## begin Available records

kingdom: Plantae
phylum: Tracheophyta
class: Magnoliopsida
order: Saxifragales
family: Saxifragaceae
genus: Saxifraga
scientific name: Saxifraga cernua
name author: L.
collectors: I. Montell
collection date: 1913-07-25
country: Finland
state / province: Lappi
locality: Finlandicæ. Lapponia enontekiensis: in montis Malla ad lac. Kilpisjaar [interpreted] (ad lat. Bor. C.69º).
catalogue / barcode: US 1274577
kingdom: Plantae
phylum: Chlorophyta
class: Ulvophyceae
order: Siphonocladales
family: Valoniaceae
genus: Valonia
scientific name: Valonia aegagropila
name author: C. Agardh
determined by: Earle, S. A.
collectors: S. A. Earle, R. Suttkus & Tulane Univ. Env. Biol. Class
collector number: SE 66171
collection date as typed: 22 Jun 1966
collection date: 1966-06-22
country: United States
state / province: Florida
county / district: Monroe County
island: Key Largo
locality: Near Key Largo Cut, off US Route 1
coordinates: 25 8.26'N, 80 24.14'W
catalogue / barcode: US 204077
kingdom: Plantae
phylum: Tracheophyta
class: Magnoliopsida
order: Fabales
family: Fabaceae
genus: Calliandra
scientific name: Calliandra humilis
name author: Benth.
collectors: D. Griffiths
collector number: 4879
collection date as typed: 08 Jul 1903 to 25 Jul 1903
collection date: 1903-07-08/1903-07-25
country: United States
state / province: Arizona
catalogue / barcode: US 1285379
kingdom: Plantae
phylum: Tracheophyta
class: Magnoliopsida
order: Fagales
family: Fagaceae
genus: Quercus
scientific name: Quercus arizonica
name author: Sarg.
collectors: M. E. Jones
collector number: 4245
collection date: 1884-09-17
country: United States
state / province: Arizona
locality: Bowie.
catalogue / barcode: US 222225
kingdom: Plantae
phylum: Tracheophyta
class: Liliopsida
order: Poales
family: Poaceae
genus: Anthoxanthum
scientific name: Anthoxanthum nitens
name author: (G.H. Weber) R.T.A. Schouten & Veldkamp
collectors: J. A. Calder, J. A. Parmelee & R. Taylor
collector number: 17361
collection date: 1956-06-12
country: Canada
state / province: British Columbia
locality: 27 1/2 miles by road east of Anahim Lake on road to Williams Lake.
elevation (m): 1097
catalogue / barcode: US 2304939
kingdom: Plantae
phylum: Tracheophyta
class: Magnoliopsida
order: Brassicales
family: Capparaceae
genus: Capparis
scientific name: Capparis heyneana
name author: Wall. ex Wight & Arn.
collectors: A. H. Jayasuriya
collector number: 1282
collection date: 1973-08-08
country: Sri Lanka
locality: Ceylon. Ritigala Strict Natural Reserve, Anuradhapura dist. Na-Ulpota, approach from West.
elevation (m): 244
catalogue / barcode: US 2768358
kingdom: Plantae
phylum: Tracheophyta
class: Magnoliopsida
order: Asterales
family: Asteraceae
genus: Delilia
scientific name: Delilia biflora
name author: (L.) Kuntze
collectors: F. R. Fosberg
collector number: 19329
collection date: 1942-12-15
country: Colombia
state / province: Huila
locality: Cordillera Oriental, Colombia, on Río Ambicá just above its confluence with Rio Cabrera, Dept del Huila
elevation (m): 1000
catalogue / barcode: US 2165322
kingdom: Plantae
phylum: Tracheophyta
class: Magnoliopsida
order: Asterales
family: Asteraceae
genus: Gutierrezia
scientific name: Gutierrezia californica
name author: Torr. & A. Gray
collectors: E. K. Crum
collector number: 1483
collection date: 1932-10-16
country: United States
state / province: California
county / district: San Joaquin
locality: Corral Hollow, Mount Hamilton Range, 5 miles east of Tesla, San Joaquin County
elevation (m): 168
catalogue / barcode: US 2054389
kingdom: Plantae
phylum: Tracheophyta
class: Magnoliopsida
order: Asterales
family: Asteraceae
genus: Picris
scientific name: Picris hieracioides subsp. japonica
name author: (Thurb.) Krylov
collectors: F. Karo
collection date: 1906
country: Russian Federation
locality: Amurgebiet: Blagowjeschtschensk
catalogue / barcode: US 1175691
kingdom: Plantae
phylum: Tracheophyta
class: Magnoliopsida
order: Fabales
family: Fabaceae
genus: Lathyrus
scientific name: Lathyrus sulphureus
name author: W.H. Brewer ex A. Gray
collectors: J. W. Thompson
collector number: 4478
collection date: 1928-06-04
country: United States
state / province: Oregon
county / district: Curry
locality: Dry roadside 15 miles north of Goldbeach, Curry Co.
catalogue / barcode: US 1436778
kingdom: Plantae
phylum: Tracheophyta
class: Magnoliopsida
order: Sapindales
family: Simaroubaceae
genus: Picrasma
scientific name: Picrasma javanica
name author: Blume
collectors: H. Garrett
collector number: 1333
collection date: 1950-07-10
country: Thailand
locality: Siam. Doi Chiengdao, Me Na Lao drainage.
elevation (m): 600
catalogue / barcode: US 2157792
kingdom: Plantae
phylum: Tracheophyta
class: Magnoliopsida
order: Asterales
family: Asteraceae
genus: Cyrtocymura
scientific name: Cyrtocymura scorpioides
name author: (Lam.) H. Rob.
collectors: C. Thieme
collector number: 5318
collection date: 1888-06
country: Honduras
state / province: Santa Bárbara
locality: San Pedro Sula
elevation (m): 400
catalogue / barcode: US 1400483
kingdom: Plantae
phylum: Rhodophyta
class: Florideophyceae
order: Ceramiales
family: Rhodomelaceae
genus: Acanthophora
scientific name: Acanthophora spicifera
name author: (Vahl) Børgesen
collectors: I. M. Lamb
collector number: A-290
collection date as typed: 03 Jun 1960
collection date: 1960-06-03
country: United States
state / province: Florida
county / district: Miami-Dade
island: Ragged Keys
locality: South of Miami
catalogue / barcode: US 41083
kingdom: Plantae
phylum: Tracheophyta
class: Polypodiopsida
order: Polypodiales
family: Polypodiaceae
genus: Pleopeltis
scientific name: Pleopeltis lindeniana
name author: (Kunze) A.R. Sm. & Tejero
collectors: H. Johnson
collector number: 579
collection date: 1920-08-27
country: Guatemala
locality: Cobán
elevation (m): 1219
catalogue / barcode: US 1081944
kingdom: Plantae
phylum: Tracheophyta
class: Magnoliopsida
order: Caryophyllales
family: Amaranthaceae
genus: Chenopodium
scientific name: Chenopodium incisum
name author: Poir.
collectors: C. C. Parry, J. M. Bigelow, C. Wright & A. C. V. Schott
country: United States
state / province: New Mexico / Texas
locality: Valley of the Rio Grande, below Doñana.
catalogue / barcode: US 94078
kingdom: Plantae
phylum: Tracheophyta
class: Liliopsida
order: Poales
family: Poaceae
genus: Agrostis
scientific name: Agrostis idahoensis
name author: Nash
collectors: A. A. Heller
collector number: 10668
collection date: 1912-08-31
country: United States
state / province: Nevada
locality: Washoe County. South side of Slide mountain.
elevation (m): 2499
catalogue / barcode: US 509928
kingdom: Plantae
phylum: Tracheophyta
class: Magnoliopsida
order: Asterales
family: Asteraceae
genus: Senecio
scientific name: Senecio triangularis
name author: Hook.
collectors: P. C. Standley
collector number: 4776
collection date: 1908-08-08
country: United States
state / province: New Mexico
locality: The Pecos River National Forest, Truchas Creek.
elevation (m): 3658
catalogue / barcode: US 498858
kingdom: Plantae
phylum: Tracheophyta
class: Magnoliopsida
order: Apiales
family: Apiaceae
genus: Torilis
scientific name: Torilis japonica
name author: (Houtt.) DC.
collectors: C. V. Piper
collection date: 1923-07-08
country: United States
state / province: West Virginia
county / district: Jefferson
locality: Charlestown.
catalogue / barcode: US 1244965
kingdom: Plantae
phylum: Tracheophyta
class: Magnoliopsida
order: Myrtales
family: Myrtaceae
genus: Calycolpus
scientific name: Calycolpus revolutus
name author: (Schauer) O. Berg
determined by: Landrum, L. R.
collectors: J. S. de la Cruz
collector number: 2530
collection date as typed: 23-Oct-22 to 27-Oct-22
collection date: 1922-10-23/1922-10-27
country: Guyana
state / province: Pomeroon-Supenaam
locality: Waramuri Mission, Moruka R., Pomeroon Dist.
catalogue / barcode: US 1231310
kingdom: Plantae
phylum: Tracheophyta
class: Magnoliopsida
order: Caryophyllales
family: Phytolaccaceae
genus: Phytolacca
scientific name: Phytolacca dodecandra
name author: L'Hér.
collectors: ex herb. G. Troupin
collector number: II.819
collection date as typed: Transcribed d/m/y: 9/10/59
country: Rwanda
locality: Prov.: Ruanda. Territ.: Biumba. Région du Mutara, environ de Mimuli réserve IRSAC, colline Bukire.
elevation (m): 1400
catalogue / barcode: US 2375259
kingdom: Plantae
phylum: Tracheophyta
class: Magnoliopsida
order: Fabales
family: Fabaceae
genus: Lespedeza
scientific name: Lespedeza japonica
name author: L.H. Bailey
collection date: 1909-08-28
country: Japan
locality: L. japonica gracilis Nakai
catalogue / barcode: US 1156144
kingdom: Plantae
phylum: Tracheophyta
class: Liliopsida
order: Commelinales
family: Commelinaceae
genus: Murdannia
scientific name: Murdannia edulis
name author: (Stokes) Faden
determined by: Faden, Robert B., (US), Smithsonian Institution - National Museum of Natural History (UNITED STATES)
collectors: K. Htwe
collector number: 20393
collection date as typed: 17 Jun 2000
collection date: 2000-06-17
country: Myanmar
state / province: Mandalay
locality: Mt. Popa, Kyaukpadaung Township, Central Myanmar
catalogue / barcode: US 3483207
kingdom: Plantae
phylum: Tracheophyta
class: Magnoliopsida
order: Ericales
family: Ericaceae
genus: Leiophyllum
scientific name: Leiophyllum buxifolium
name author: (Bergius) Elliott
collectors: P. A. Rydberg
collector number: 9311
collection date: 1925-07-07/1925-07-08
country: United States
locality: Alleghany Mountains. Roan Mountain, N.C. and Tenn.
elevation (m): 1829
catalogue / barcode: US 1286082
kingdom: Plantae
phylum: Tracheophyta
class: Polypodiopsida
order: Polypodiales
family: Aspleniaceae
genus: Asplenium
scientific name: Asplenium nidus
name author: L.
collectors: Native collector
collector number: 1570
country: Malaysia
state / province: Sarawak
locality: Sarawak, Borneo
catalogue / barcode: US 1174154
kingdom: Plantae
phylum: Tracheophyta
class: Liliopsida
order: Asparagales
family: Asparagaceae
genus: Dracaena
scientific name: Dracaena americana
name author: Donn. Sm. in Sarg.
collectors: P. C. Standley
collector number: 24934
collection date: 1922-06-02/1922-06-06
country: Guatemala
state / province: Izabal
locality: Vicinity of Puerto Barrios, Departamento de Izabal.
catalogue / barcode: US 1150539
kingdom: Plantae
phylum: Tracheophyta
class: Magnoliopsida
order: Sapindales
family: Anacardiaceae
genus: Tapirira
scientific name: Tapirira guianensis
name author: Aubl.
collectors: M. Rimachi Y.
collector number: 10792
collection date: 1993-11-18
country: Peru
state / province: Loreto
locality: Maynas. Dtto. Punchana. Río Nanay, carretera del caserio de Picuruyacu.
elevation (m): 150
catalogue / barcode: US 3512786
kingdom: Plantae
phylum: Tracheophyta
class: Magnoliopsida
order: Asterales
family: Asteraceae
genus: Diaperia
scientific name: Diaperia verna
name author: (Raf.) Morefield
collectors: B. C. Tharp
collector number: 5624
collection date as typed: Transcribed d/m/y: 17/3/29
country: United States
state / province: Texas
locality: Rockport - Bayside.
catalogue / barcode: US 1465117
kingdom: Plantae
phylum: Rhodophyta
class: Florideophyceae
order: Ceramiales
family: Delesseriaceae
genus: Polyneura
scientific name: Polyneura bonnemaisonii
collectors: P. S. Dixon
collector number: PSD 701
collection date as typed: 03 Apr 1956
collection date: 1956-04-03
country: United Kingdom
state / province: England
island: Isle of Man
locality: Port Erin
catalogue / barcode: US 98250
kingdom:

## end Available records

▸ Direction
Copy out the entries from their first line through the line that contains "state / province: Lappi", including that line.

▸ Task response
kingdom: Plantae
phylum: Tracheophyta
class: Magnoliopsida
order: Saxifragales
family: Saxifragaceae
genus: Saxifraga
scientific name: Saxifraga cernua
name author: L.
collectors: I. Montell
collection date: 1913-07-25
country: Finland
state / province: Lappi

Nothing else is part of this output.